You can stratify data using boolean conditions, similar to way we can stratify items in a list.

## 3.3.1 Introduction to kNN Classification

Statistical learning: the process of finding an estimate or prediction for a target variable based on a set of features.
- If the target variable is continuous and quantitative, we have a regression problem.
- If the target variable is categorical and qualitative, we have a classification problem.

This case study involves finding a classifier to a specific classification problem where the classifier will attempt to categorize an unknown object based on previously known objects. --> this is a k-Nearest Neighbors (kNN) classification problem.

In other words, a kNN classifier classifies data points according to the most common class label used by the k nearest neighbors.

## 3.3.2 Finding the Distance between Two Points
If given two points with coordinates $\texttt{(x_1, y_1)}$ and $\texttt{(x_2, y_2)}$, we can find the distance between them using the Pythagorean Theorem.

## 3.3.3 Majority (more specifically, Plurality) Vote
Plurality Vote is a type of problem: given a sequence of votes, we need to find the element with the most votes.

To find the mode of a NumPy array, we can use $\texttt{scipy.stats.mode(array)}$.

## 3.3.4 Finding the Nearest Neighbors
$\texttt{numpy.argsort(array)}$returns the indices in order of increasing values in $\texttt{array}$.

## 3.3.5 Generating Synthetic Data

Synthetic data is data that is generated with the help of a computer model.

It is helpful to generate synthetic data in order to test the performance of a classifier.

## 3.3.6 Making a Prediction Grid

Instead of trying to make a prediction on a single random point, we can try to make a prediction on a grid of points.

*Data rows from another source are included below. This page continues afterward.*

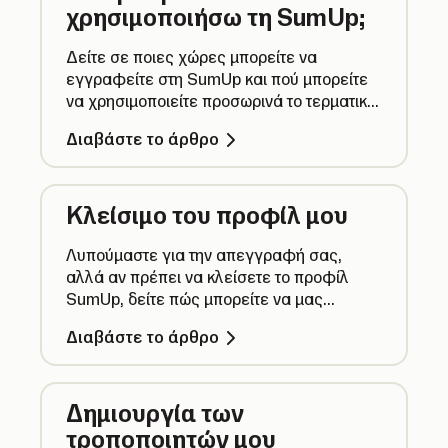
χρησιμοποιήσω τη SumUp;
Δείτε σε ποιες χώρες μπορείτε να
εγγραφείτε στη SumUp και πού μπορείτε
να χρησιμοποιείτε προσωρινά το τερματικό
POS σας στο εξωτερικό.
Διαβάστε το άρθρο
Κλείσιμο του προφίλ μου
Λυπούμαστε για την απεγγραφή σας,
αλλά αν πρέπει να κλείσετε το προφίλ
SumUp, δείτε πώς μπορείτε να μας
στείλετε το αίτημά σας.
Διαβάστε το άρθρο
Δημιουργία των
τροποποιητών μου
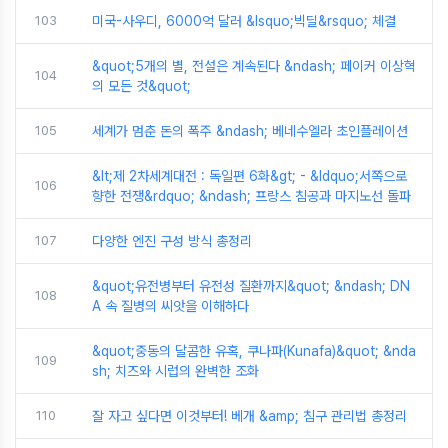
103
미국-사우디, 6000억 달러 &lsquo;빅딜&rsquo; 체결
&quot;5개의 별, 전설은 계속된다 &ndash; 페이커 이상혁
104
의 모든 것&quot;
105
세계가 멈춘 돈의 폭주 &ndash; 베네수엘라 초인플레이션
&lt;제 2차세계대전 : 독일편 6화&gt; - &ldquo;서쪽으로
106
향한 전쟁&rdquo; &ndash; 프랑스 침공과 마지노선 돌파
107
다양한 엔진 구성 방식 총정리
&quot;유전병부터 유전성 질환까지&quot; &ndash; DN
108
A 속 질병의 씨앗을 이해하다
&quot;중동의 달콤한 유혹, 쿠나파(Kunafa)&quot; &nda
109
sh; 치즈와 시럽의 완벽한 조화
110
잘 자고 싶다면 이것부터! 베개 &amp; 침구 관리법 총정리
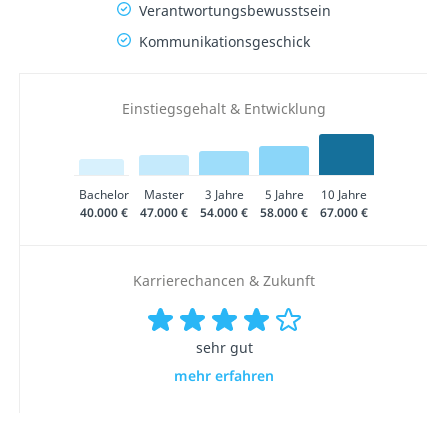
Verantwortungsbewusstsein
Kommunikationsgeschick
Einstiegsgehalt & Entwicklung
Bachelor
Master
3 Jahre
5 Jahre
10 Jahre
40.000 €
47.000 €
54.000 €
58.000 €
67.000 €
Karrierechancen & Zukunft
sehr gut
mehr erfahren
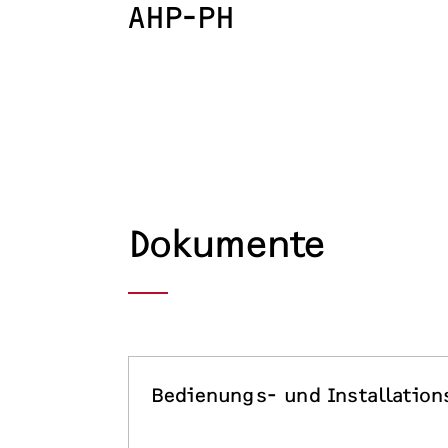
AHP-PH
Dokumente
Bedienungs- und Installation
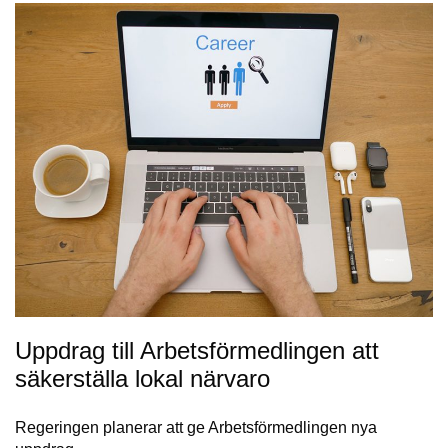
Uppdrag till Arbetsförmedlingen att
säkerställa lokal närvaro
Regeringen planerar att ge Arbetsförmedlingen nya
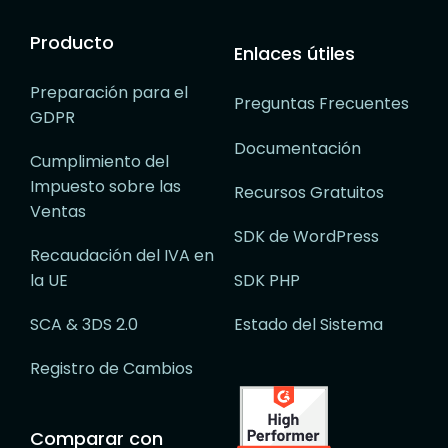
Producto
Enlaces útiles
Preparación para el
Preguntas Frecuentes
GDPR
Documentación
Cumplimiento del
Impuesto sobre las
Recursos Gratuitos
Ventas
SDK de WordPress
Recaudación del IVA en
la UE
SDK PHP
SCA & 3DS 2.0
Estado del Sistema
Registro de Cambios
Comparar con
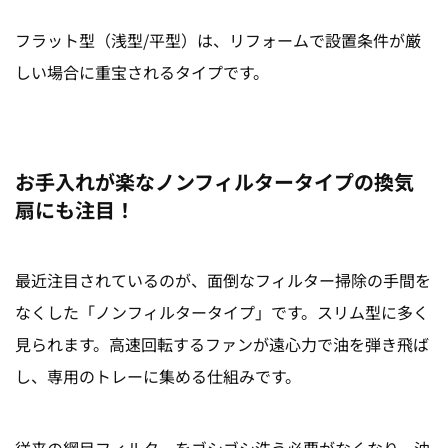
フラット型（浅型/平型）は、リフォームで設置条件が厳
しい場合に重宝されるタイプです。
お手入れが楽なノンフィルタータイプの換気
扇にも注目！
最近注目されているのが、面倒なフィルター掃除の手間を
なくした「ノンフィルタータイプ」です。スリム型に多く
見られます。高速回転するファンが遠心力で油を弾き飛ば
し、専用のトレーに集める仕組みです。
従来の網目フィルターをゴシゴシ洗う必要がなくなり、油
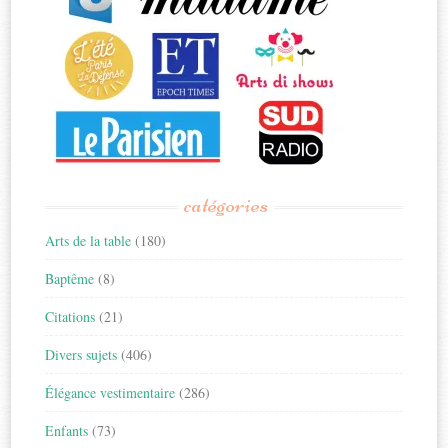
catégories
Arts de la table
(180)
Baptême
(8)
Citations
(21)
Divers sujets
(406)
Élégance vestimentaire
(286)
Enfants
(73)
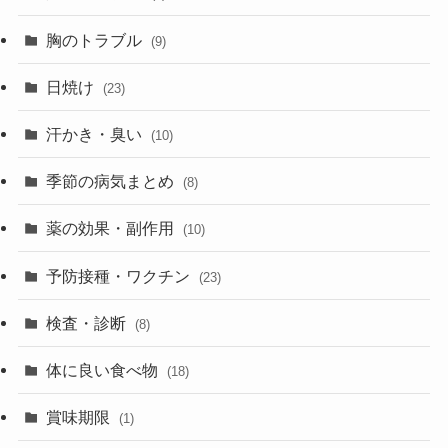
胸のトラブル
(9)
日焼け
(23)
汗かき・臭い
(10)
季節の病気まとめ
(8)
薬の効果・副作用
(10)
予防接種・ワクチン
(23)
検査・診断
(8)
体に良い食べ物
(18)
賞味期限
(1)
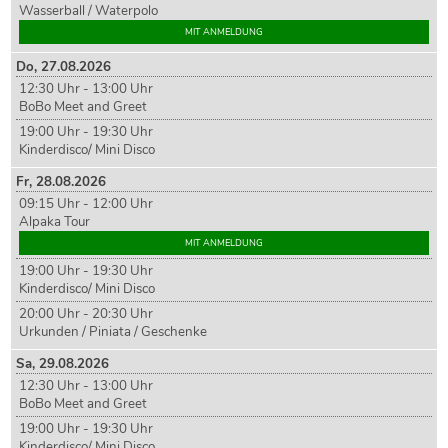
Wasserball / Waterpolo
MIT ANMELDUNG
Do,
27
.08.2026
12:30 Uhr - 13:00 Uhr
BoBo Meet and Greet
19:00 Uhr - 19:30 Uhr
Kinderdisco/ Mini Disco
Fr,
28
.08.2026
09:15 Uhr - 12:00 Uhr
Alpaka Tour
MIT ANMELDUNG
19:00 Uhr - 19:30 Uhr
Kinderdisco/ Mini Disco
20:00 Uhr - 20:30 Uhr
Urkunden / Piniata / Geschenke
Sa,
29
.08.2026
12:30 Uhr - 13:00 Uhr
BoBo Meet and Greet
19:00 Uhr - 19:30 Uhr
Kinderdisco/ Mini Disco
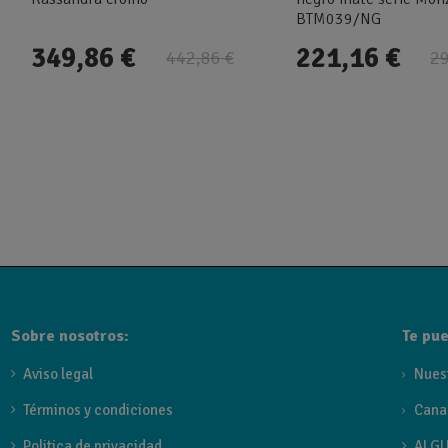
BTM039/NG
349,86 €
221,16 €
442,86 €
29
Sobre nosotros:
Te pue
Aviso legal
Nues
Términos y condiciones
Cana
Politica de privacidad
ALGU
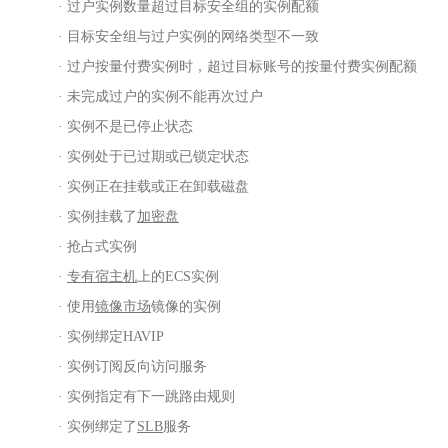
· 过户实例数量超过目标安全组的实例配额
· 目标安全组与过户实例的网络类型不一致
· 过户按量付费实例时，超过目标账号的按量付费实例配额
· 未完成过户的实例不能再次过户
· 实例不是已停止状态
· 实例处于已过期或已锁定状态
· 实例正在挂载或正在卸载磁盘
· 实例挂载了
加密盘
· 抢占式实例
·
专有宿主机
上的
ECS实例
· 使用
镜像市场
镜像的实例
·
实例绑定
HAVIP
· 实例订阅反向访问服务
· 实例指定有下一跳路由规则
· 实例绑定了
SLB
服务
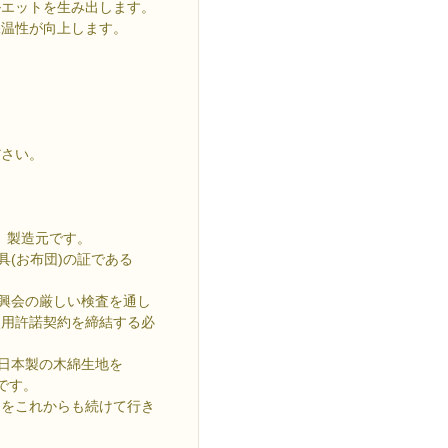
ルエットを生み出します。
保温性が向上します。
ださい。
』製造元です。
具(お布団)の証である
振興会の厳しい検査を通し
の使用許諾契約を締結する必
、日本製の木綿生地を
です。
りをこれからも続けて行き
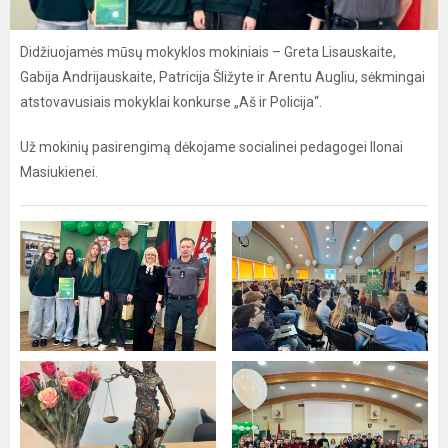
Didžiuojamės mūsų mokyklos mokiniais – Greta Lisauskaite,
Gabija Andrijauskaite, Patricija Šližyte ir Arentu Augliu, sėkmingai
atstovavusiais mokyklai konkurse „Aš ir Policija“.
Už mokinių pasirengimą dėkojame socialinei pedagogei Ilonai
Masiukienei.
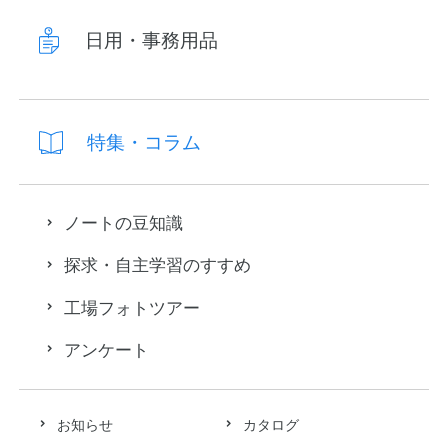
日用・事務用品
特集・コラム
ノートの豆知識
探求・自主学習のすすめ
工場フォトツアー
アンケート
お知らせ
カタログ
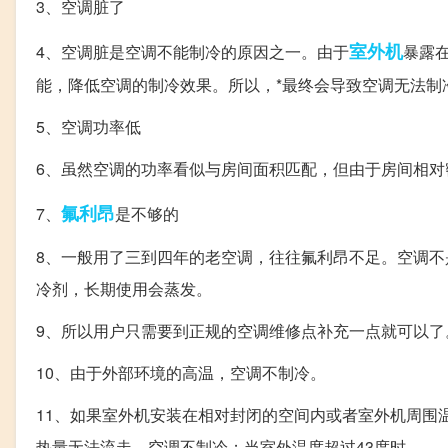
3、空调脏了
室外机
4、空调脏是空调不能制冷的原因之一。由于
暴露
能，降低空调的制冷效果。所以，*最终会导致空调无法制
5、空调功率低
6、虽然空调的功率看似与房间面积匹配，但由于房间相对密
氟利昂
7、
是不够的
8、一般用了三到四年的老空调，往往氟利昂不足。空调
冷剂，长期使用会蒸发。
9、所以用户只需要到正规的空调维修点补充一点就可以了
10、由于外部环境的高温，空调不制冷。
11、如果室外机安装在相对封闭的空间内或者室外机周围
热量无法流走，空调不制冷；当室外温度超过43度时，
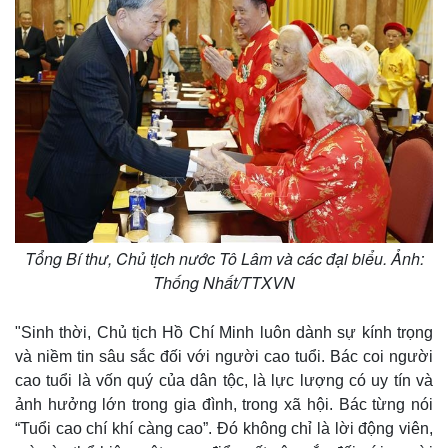
Tổng Bí thư, Chủ tịch nước Tô Lâm và các đại biểu. Ảnh:
Thống Nhất/TTXVN
"Sinh thời, Chủ tịch Hồ Chí Minh luôn dành sự kính trọng
và niềm tin sâu sắc đối với người cao tuổi. Bác coi người
cao tuổi là vốn quý của dân tộc, là lực lượng có uy tín và
ảnh hưởng lớn trong gia đình, trong xã hội. Bác từng nói
“Tuổi cao chí khí càng cao”. Đó không chỉ là lời động viên,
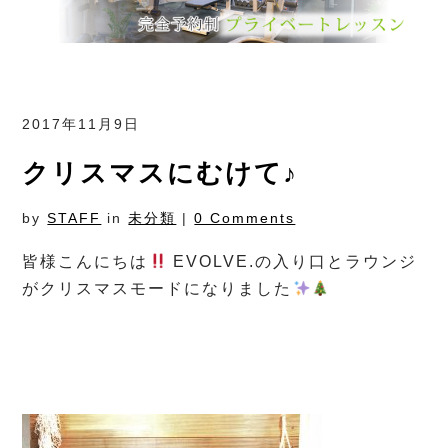
2017年11月9日
クリスマスにむけて♪
by
STAFF
in
未分類
|
0 Comments
皆様こんにちは
EVOLVE.の入り口とラウンジ
がクリスマスモードになりました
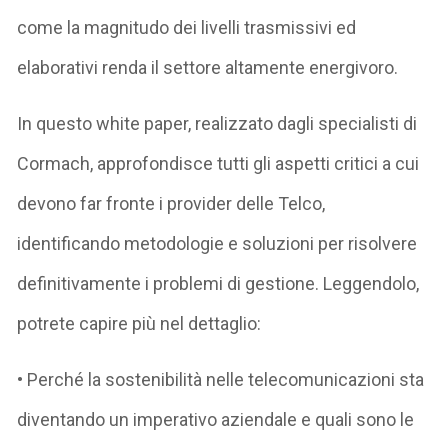
come la magnitudo dei livelli trasmissivi ed
elaborativi renda il settore altamente energivoro.
In questo white paper, realizzato dagli specialisti di
Cormach, approfondisce tutti gli aspetti critici a cui
devono far fronte i provider delle Telco,
identificando metodologie e soluzioni per risolvere
definitivamente i problemi di gestione. Leggendolo,
potrete capire più nel dettaglio:
• Perché la sostenibilità nelle telecomunicazioni sta
diventando un imperativo aziendale e quali sono le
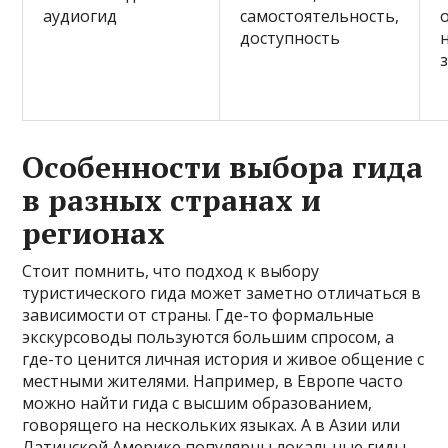
аудиогид
самостоятельность,
доступность
Особенности выбора гида
в разных странах и
регионах
Стоит помнить, что подход к выбору
туристического гида может заметно отличаться в
зависимости от страны. Где-то формальные
экскурсоводы пользуются большим спросом, а
где-то ценится личная история и живое общение с
местными жителями. Например, в Европе часто
можно найти гида с высшим образованием,
говорящего на нескольких языках. А в Азии или
Латинской Америке популярны локальные гиды,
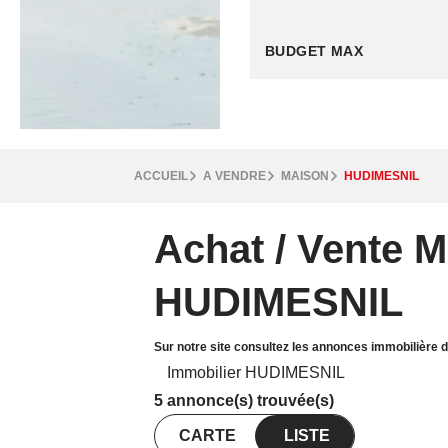
ACCUEIL
A VENDRE
MAISON
HUDIMESNIL
Achat / Vente 
HUDIMESNIL
Sur notre site consultez les annonces immobilière
Immobilier HUDIMESNIL
5 annonce(s) trouvée(s)
CARTE
LISTE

The $\texttt{numpy.meshgrid}$ function will create two matrices of x and y values corresponding to a grid of points formed by two column vectors corresponding to the x and y coordinates of the grid (these column vectors are the input).

The function $\texttt{enumrate}$ on a list will return an enumerate object containing both the index and value of each element in the list.

## 3.3.7 Plotting the Prediction Grid
Bias-variance tradeoff: the tendency of a classifier to overfit or underfit a data set.
- This means that too high or too low values of the classifier will result in a classifier that is not able to generalize to new data; intermediate values are best

## 3.3.8 Applying the kNN Method

All of our work above can be done using the $\texttt{KNearsNeighborsClassifier}$ class in the $\texttt{sklearn}$ module, a Python module that contains a number of machine learning algorithms and datasets, including the $\texttt{iris}$ dataset.